Cooked chicken, jarred salsa and sour cream result in easy assembly of oven-baked enchiladas.

Prep Time

10

Minutes

Total Time

40

Minutes

Makes

4

servings

8
corn tortillas (6 inch)
2
cups shredded cooked chicken
1 3/4
cups green tomatillo salsa
1
cup crumbled queso quesadilla cheese (4 oz)
1/4
cup sour cream
1/2
cup finely chopped onion
Cilantro leaves, if desired
  1. Heat oven to 350°F. Wrap 4 tortillas at a time in microwavable paper towels. Microwave on High 20 to 30 seconds or until they can be folded without cracking.
  2. Spoon chicken evenly in center of each tortilla; roll up. Place in ungreased 11x7-inch (2-quart) glass baking dish. Pour salsa over enchiladas. Sprinkle with cheese, sour cream and onion.
  3. Bake uncovered 15 to 25 minutes or until thoroughly heated.

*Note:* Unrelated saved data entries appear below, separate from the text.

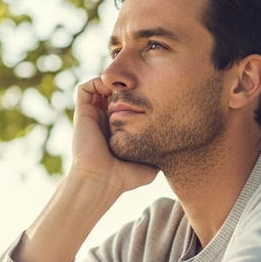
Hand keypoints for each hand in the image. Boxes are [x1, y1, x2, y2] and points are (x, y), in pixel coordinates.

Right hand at [72, 77, 157, 193]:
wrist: (102, 180)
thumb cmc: (125, 177)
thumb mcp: (149, 166)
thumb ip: (160, 155)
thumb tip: (178, 152)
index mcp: (117, 130)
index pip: (125, 105)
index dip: (136, 96)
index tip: (151, 95)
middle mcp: (104, 121)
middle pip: (112, 93)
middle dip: (124, 85)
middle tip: (139, 84)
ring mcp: (92, 116)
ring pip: (98, 87)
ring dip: (110, 82)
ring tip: (124, 86)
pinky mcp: (82, 113)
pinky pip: (84, 89)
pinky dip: (96, 82)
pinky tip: (111, 90)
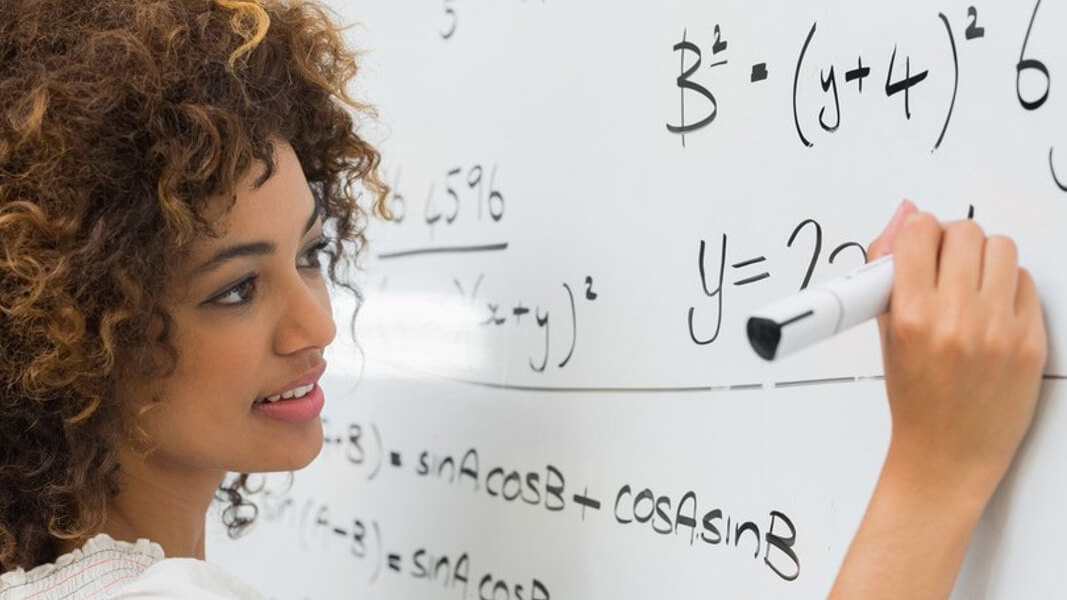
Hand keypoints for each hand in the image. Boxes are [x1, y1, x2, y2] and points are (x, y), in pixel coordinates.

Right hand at [868, 200, 1046, 496]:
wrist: (948, 454)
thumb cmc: (914, 398)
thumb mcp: (885, 333)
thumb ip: (888, 270)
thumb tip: (903, 217)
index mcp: (911, 317)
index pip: (919, 233)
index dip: (917, 233)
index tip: (917, 244)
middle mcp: (957, 320)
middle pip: (965, 233)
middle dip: (952, 242)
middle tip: (945, 265)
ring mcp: (999, 330)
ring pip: (1002, 249)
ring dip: (984, 259)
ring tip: (971, 285)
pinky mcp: (1032, 341)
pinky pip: (1026, 283)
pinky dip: (1009, 288)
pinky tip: (992, 310)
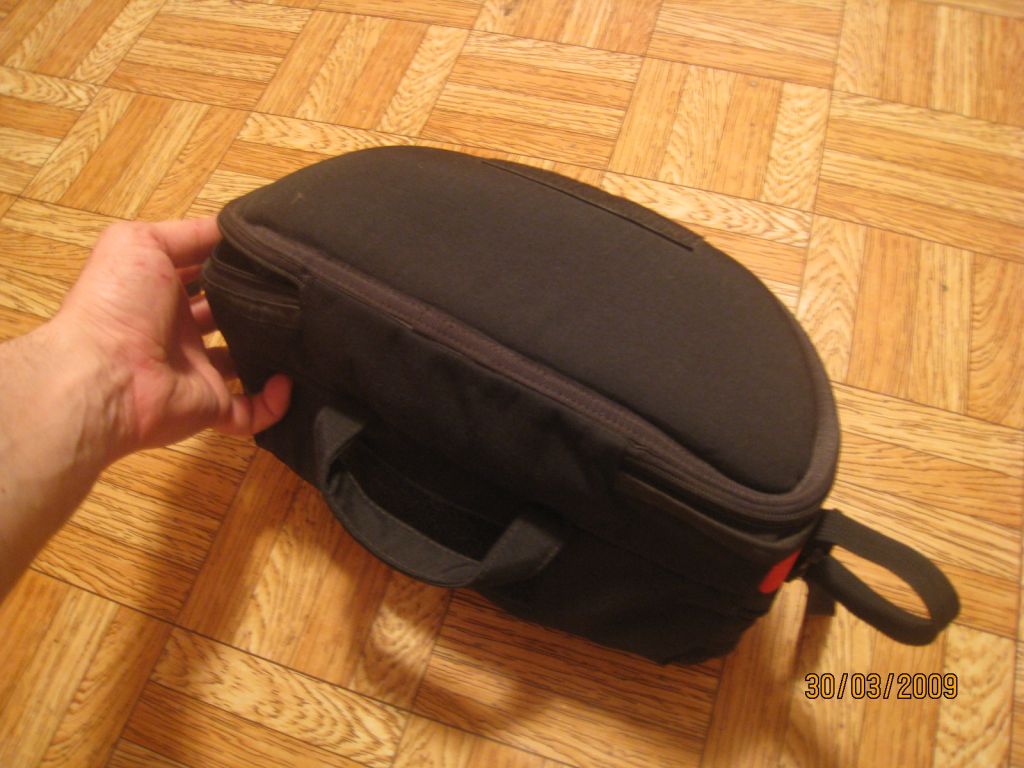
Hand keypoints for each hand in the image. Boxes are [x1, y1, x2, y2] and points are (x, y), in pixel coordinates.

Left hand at [56, 217, 291, 459]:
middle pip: (226, 317)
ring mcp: (196, 371)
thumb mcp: (142, 242)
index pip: (203, 274)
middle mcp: (178, 332)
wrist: (104, 375)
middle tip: (293, 292)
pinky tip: (289, 381)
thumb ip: (188, 233)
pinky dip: (274, 401)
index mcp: (161, 293)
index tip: (270, 255)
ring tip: (303, 333)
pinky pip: (250, 411)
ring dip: (269, 353)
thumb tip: (233, 229)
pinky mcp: (211, 405)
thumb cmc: (119, 302)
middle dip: (256, 305)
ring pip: (242, 363)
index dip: (231, 263)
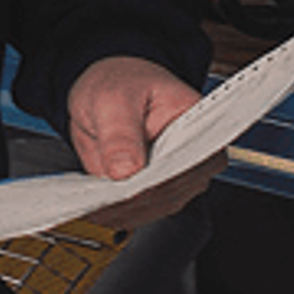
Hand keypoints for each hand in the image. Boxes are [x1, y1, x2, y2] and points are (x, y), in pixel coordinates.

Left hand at [66, 55, 224, 229]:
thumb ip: (120, 134)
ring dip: (124, 210)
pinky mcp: (157, 190)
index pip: (190, 160)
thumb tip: (125, 171)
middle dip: (136, 200)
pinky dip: (117, 211)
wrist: (110, 87)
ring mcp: (176, 175)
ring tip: (96, 202)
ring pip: (156, 207)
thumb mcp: (113, 98)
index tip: (131, 188)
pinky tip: (98, 204)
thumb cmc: (120, 82)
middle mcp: (194, 153)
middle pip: (173, 190)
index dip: (161, 179)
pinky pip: (140, 210)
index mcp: (198, 120)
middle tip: (103, 198)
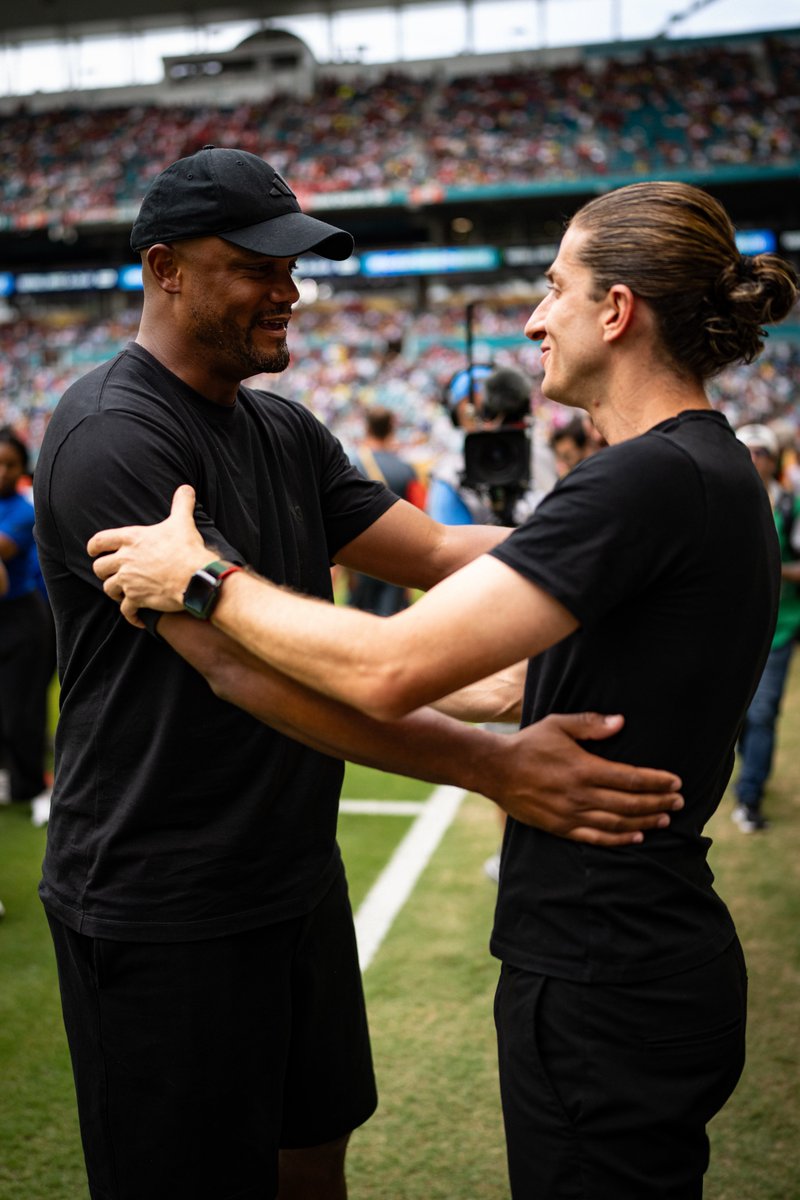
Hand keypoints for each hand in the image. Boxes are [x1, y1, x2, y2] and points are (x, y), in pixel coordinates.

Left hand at [87, 485, 209, 626]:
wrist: (195, 578)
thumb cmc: (187, 548)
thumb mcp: (182, 522)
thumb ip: (181, 504)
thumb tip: (186, 488)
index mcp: (131, 539)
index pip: (99, 541)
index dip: (93, 547)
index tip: (93, 551)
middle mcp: (125, 560)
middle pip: (100, 568)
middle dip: (104, 571)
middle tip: (111, 573)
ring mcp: (129, 581)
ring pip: (109, 589)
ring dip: (114, 591)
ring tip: (122, 593)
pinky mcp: (137, 599)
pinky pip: (126, 610)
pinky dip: (130, 615)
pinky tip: (136, 616)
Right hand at [486, 712, 682, 845]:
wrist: (495, 770)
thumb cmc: (529, 744)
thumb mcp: (558, 725)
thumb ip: (590, 724)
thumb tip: (621, 722)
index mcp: (584, 769)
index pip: (630, 778)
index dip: (656, 782)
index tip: (675, 782)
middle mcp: (580, 795)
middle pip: (629, 803)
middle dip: (658, 803)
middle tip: (678, 802)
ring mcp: (570, 814)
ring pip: (617, 823)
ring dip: (644, 822)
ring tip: (664, 819)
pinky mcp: (560, 827)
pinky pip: (595, 838)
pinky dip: (619, 840)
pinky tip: (636, 837)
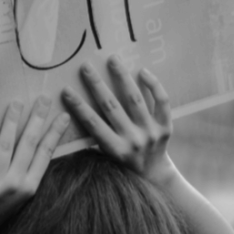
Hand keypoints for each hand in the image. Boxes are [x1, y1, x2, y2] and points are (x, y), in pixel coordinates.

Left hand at [0, 96, 69, 233]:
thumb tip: (38, 144)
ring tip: (17, 103)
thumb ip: (26, 174)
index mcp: (29, 188)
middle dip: (37, 118)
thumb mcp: (17, 196)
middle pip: (29, 144)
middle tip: (43, 98)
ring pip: (6, 145)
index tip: (63, 116)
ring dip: (12, 121)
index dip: (55, 133)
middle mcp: (15, 186)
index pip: (46, 154)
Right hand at [61, 58, 175, 186]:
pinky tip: (143, 71)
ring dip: (122, 77)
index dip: (78, 107)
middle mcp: (133, 141)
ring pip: (135, 100)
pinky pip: (162, 102)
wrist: (154, 173)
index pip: (93, 124)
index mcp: (115, 149)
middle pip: (112, 107)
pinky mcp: (166, 127)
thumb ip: (93, 139)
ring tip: (113, 59)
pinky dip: (153, 86)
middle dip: (96, 85)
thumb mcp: (106, 157)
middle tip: (86, 66)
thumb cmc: (123, 162)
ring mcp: (151, 133)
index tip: (66, 90)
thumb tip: (71, 116)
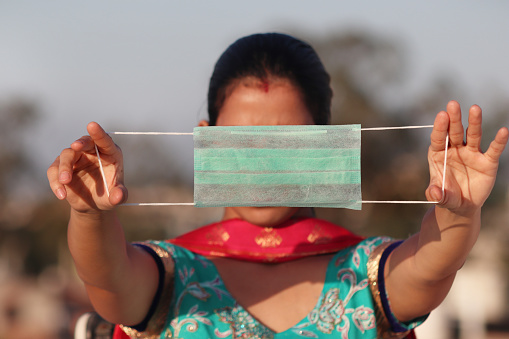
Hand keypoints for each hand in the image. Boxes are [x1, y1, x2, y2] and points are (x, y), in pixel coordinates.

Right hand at [47, 122, 126, 212]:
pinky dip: (56, 182)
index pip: (105, 141)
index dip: (99, 133)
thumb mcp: (115, 197)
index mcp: (109, 153)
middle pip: (83, 143)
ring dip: (64, 167)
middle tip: (75, 146)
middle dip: (80, 143)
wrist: (93, 204)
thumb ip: (119, 195)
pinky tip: (62, 195)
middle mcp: (91, 152)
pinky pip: (54, 171)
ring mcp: (75, 158)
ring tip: (65, 181)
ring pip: (66, 155)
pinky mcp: (61, 167)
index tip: (92, 125)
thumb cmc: (108, 195)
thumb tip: (118, 197)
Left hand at [426, 101, 507, 215]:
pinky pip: (493, 149)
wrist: (462, 205)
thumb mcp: (440, 197)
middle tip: (452, 104)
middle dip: (454, 118)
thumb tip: (434, 193)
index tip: (441, 115)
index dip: (440, 127)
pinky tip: (503, 131)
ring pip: (473, 135)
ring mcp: (471, 154)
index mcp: (438, 154)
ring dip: (474, 122)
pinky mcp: (487, 162)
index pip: (438, 138)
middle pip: (454, 132)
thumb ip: (436, 194)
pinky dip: (498, 141)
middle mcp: (455, 150)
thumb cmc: (447, 196)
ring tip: (474, 108)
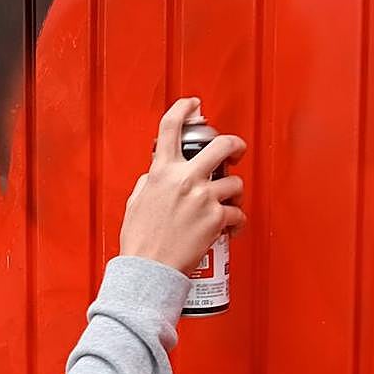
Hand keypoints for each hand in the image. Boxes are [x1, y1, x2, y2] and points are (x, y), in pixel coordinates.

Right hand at [119, 98, 247, 275]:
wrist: (150, 269)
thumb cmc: (140, 241)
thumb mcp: (135, 202)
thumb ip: (149, 183)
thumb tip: (157, 176)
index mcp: (161, 172)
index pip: (170, 128)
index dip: (184, 109)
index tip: (193, 104)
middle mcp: (185, 179)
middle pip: (222, 145)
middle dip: (235, 144)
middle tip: (237, 150)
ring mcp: (203, 197)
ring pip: (234, 181)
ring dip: (234, 193)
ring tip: (229, 204)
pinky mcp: (217, 218)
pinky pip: (237, 213)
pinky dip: (236, 222)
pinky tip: (230, 228)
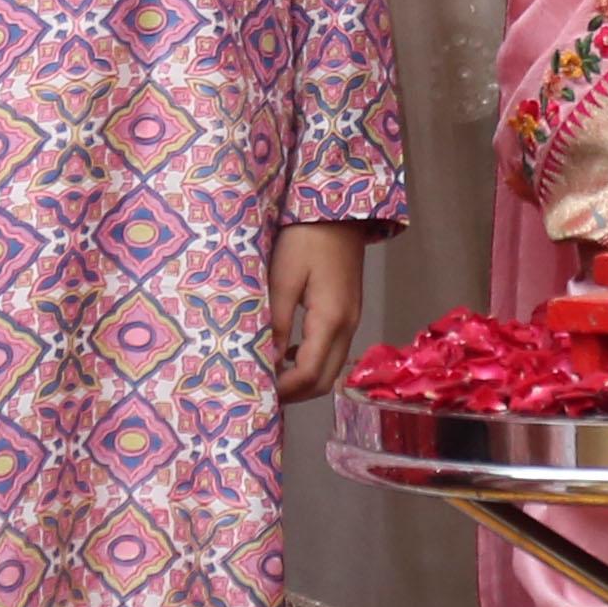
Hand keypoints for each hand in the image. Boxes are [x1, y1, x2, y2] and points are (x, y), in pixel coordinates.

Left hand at [265, 219, 368, 400]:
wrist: (339, 213)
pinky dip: (311, 363)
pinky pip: (332, 352)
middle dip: (294, 393)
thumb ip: (276, 322)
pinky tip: (288, 352)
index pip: (310, 373)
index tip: (256, 391)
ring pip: (331, 369)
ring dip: (303, 380)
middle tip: (261, 390)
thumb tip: (268, 361)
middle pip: (325, 381)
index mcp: (331, 319)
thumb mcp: (284, 278)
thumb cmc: (306, 239)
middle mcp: (347, 327)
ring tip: (270, 375)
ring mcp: (351, 321)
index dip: (284, 388)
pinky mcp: (348, 314)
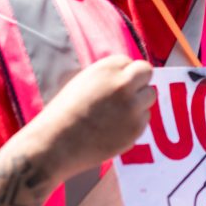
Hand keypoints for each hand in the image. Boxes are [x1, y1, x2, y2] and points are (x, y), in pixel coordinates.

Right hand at [30, 55, 155, 179]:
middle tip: (128, 95)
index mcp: (107, 69)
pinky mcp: (135, 129)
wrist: (56, 143)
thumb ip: (107, 77)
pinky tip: (114, 129)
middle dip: (139, 82)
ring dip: (139, 103)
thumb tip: (128, 78)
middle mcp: (123, 85)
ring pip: (149, 97)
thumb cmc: (64, 113)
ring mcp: (132, 107)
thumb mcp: (83, 82)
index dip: (124, 74)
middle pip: (147, 74)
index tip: (115, 85)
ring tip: (117, 114)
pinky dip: (134, 123)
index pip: (130, 62)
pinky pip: (144, 120)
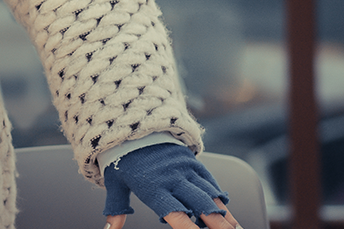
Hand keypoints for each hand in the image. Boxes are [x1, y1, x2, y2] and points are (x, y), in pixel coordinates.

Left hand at [103, 144, 237, 228]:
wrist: (133, 125)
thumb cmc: (123, 159)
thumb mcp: (114, 183)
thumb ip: (116, 208)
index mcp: (153, 187)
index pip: (175, 212)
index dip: (188, 227)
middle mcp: (173, 178)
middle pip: (200, 204)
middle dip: (217, 223)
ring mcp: (186, 169)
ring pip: (210, 194)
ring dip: (225, 214)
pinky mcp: (193, 162)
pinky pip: (210, 182)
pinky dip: (220, 198)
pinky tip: (228, 211)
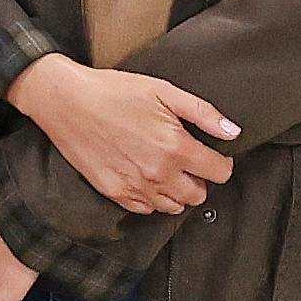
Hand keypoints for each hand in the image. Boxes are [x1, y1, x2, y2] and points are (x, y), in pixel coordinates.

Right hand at [10, 55, 240, 217]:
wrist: (66, 101)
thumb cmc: (114, 91)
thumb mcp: (163, 91)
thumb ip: (203, 114)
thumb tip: (234, 132)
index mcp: (175, 147)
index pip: (219, 173)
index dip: (222, 163)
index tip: (215, 156)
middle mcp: (158, 173)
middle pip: (198, 195)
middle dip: (200, 180)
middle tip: (188, 162)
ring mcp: (135, 186)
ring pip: (173, 206)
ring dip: (176, 192)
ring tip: (167, 171)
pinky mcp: (114, 192)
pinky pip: (145, 209)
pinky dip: (151, 199)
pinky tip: (145, 178)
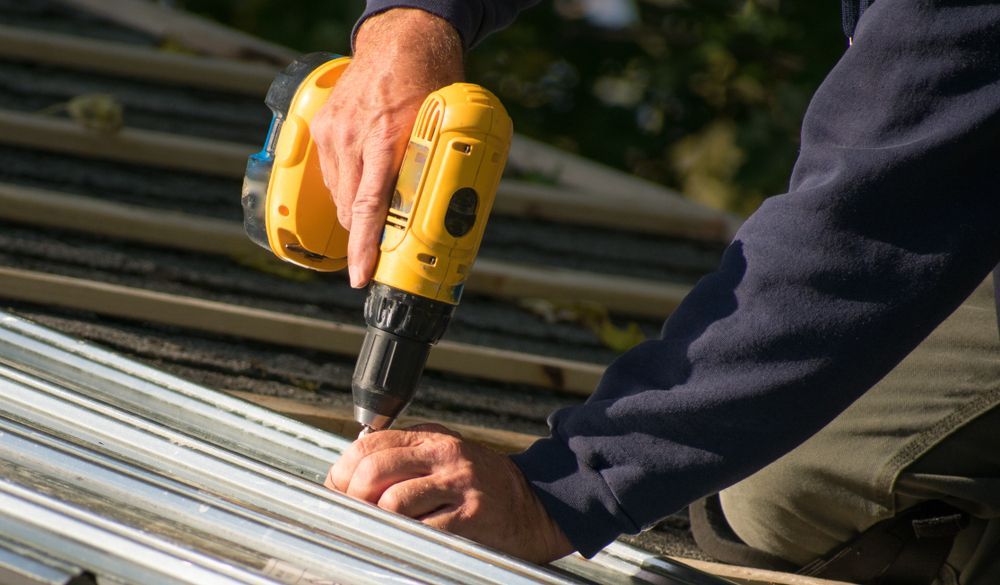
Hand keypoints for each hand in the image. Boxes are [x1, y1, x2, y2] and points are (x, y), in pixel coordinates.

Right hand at [312, 9, 463, 287]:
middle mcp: (353, 138)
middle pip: (350, 209)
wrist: (401, 41)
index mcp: (386, 140)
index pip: (368, 208)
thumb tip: (453, 208)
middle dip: (364, 236)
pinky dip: (346, 187)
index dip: (363, 248)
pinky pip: (330, 173)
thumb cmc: (429, 82)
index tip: (362, 276)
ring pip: (338, 194)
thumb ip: (440, 166)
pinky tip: (364, 185)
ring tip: (377, 216)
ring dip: (356, 213)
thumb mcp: (444, 127)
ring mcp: (333, 132)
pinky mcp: (322, 127)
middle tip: (382, 252)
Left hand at [326, 424, 574, 563]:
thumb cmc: (485, 485)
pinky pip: (422, 529)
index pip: (371, 443)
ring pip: (394, 501)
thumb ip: (409, 454)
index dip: (344, 468)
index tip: (338, 488)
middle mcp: (446, 457)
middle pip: (375, 469)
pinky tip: (410, 538)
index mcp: (434, 439)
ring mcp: (458, 487)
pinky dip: (407, 536)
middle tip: (355, 512)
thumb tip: (354, 467)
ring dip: (380, 519)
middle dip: (354, 496)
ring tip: (386, 527)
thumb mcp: (448, 454)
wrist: (538, 505)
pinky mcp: (470, 518)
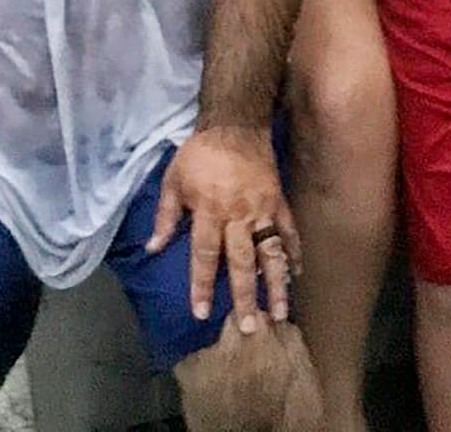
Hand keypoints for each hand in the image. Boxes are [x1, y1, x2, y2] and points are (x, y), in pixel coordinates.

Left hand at [145, 125, 299, 333]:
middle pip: (241, 262)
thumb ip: (166, 216)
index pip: (205, 255)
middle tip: (250, 327)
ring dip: (276, 284)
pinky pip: (288, 231)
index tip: (201, 312)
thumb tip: (153, 248)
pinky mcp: (278, 201)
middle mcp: (238, 215)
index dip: (201, 284)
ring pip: (270, 252)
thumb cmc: (200, 153)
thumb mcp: (174, 179)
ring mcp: (262, 209)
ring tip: (280, 313)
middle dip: (244, 296)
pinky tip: (297, 274)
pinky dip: (294, 252)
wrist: (235, 123)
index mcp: (210, 210)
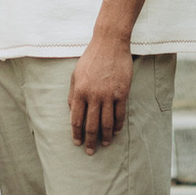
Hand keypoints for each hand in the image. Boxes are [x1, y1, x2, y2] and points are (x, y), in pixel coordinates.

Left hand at [68, 29, 132, 151]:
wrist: (109, 43)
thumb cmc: (91, 58)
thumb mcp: (76, 74)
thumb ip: (73, 94)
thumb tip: (73, 113)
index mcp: (80, 91)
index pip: (76, 119)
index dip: (76, 133)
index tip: (77, 143)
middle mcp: (94, 95)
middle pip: (91, 125)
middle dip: (90, 141)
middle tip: (90, 151)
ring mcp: (109, 95)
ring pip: (107, 123)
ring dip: (106, 136)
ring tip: (105, 144)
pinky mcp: (122, 93)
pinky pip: (120, 114)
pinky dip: (118, 125)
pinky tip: (116, 131)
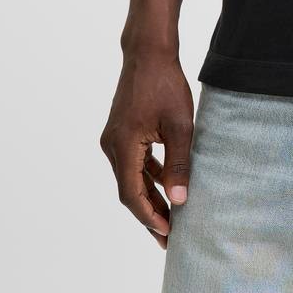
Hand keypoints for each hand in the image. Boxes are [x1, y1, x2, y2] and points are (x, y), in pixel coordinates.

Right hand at [99, 52, 192, 248]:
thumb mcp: (180, 127)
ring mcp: (114, 138)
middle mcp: (112, 146)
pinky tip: (166, 186)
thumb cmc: (166, 85)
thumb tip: (180, 201)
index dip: (149, 217)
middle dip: (150, 214)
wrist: (149, 53)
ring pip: (131, 178)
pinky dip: (148, 177)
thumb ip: (179, 165)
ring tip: (170, 218)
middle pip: (128, 190)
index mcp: (122, 146)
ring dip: (149, 196)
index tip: (167, 234)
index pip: (131, 194)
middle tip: (169, 238)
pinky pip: (134, 162)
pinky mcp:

Sprinkle with cilantro. Let stand 5 minutes before serving.
Makes 4 servings (2 enchiladas each)
Make the Most of This Recipe With Tips From The Betty Crocker® Kitchens
Tip
Queso quesadilla is a soft, mild cheese that melts easily. Look for it in the Hispanic section of your supermarket.

Nutrition Information:

1 Serving (1 Serving)
  • Calories 400
    • (Calories from Fat 160),
  • Total Fat 18g
    • (Saturated Fat 7g,
    • Trans Fat 0g),
  • Cholesterol 80mg;
  • Sodium 480mg;
  • Total Carbohydrate 33g
    • (Dietary Fiber 4g,
    • Sugars 4g),
  • Protein 26g;
Percent Daily Value*:
    Exchanges:
    • 1 Starch;
    • 0 Fruit;
    • 1 Other Carbohydrate;
    • 0 Skim Milk;
    • 0 Low-Fat Milk;
    • 0 Milk;
    • 0 Vegetable;
    • 0 Very Lean Meat;
    • 3 1/2 Lean Meat;
    • 0 High-Fat Meat;
    • 1 1/2 Fat;
    Carbohydrate Choices:
    • 2;
    *Percent Daily Values are based on a 2,000 calorie diet.